Before coming to DU, she taught at Wesleyan University, where she received the Carol A. Baker Memorial Prize recognizing excellence in junior faculty teaching and research in 2010. Chenoweth has presented her research all over the world at various academic conferences, government workshops, and international governmental organizations. She is currently a Term Member at the Council on Foreign Relations.
Chenoweth’s research program involves three main questions: why do non-state groups use political violence, what are the alternatives to political violence, and how can states best combat non-state political violence? Her current book project, tentatively entitled Why Democracy Encourages Terrorism (under contract with Columbia University Press), investigates the reasons why non-state actors resort to violence in democracies despite the availability of legal methods of protest. Her findings suggest that political competition within democracies compels conventional interest groups to compete, causing a “cascade effect” in which groups escalate their tactics to outbid one another for power. The research for this project was partially funded through a Postdoctoral Research Fellowship from the National Consortium for the Study of Terrorism and Responses to Terrorism (START), a Department of Homeland Security Center of Excellence at the University of Maryland.
In another project on civil resistance, Chenoweth researches the conditions under which nonviolent resistance methods are more effective than violent methods in achieving strategic goals such as regime change, expelling foreign occupiers, or achieving self-determination. The project investigates how the tactical evolutions of nonviolent and violent insurgencies have affected their strategic outcomes.

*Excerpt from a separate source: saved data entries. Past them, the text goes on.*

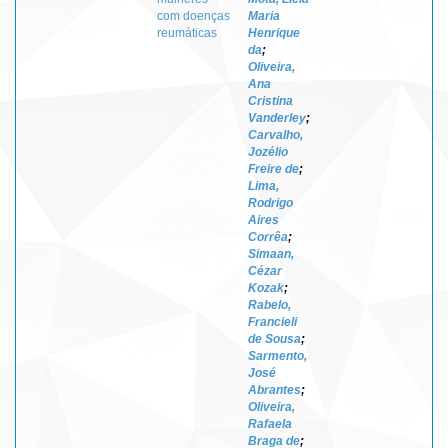
com doenças
Maria
reumáticas
Henrique
da
;
Oliveira,
Ana
Cristina
Vanderley
;
Carvalho,
Jozélio
Freire de
;
Lima,
Rodrigo
Aires
Corrêa
;
Simaan,
Cézar
Kozak
;
Rabelo,
Francieli
de Sousa
;
Sarmento,
José
Abrantes
;
Oliveira,
Rafaela
Braga de
;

Chenoweth is also co-lead investigator on the Government Actions in Terror Environments (GATE) Data Project, with Laura Dugan of the University of Maryland. This project collects data on state-led actions toward non-state actors and their constituents in twelve countries since 1987 as part of a broader set of projects affiliated with START. Their research on Israel suggests that conciliatory policies can be more effective than repressive ones in reducing Palestinian violence.
Chenoweth’s work is published in International Security, The Journal of Politics, American Sociological Review, Political Research Quarterly, Defense and Security Analysis, and Review of Policy Research. She also co-edited Rethinking Violence: States and Non-State Actors in Conflict (MIT Press, 2010) with Adria Lawrence of Yale University and has contributed chapters to numerous edited volumes.
In 2008, Chenoweth established the Program on Terrorism and Insurgency Research, a think tank that produces policy-relevant research on the causes and effects of insurgency, terrorism, and strategic nonviolent resistance. The center, now part of the Sie Cheou-Kang Center for International Security and Diplomacy at the Korbel School, houses multiple projects and provides students with opportunities to engage in research related to the program’s mission.
Chenoweth has provided security analysis to a variety of private, government, and educational groups. Her research and commentary has been featured in The New York Times, Foreign Policy, The Economist, The Boston Globe, The Christian Science Monitor, and elsewhere. She hosts a blog called Rational Insurgent, co-hosts an award-winning blog called Political Violence @ a Glance, and is an occasional blogger at The Monkey Cage.
Chenoweth received an M.A. and a Ph.D. in political science from the University of Colorado and a B.A. in political science and German from the University of Dayton.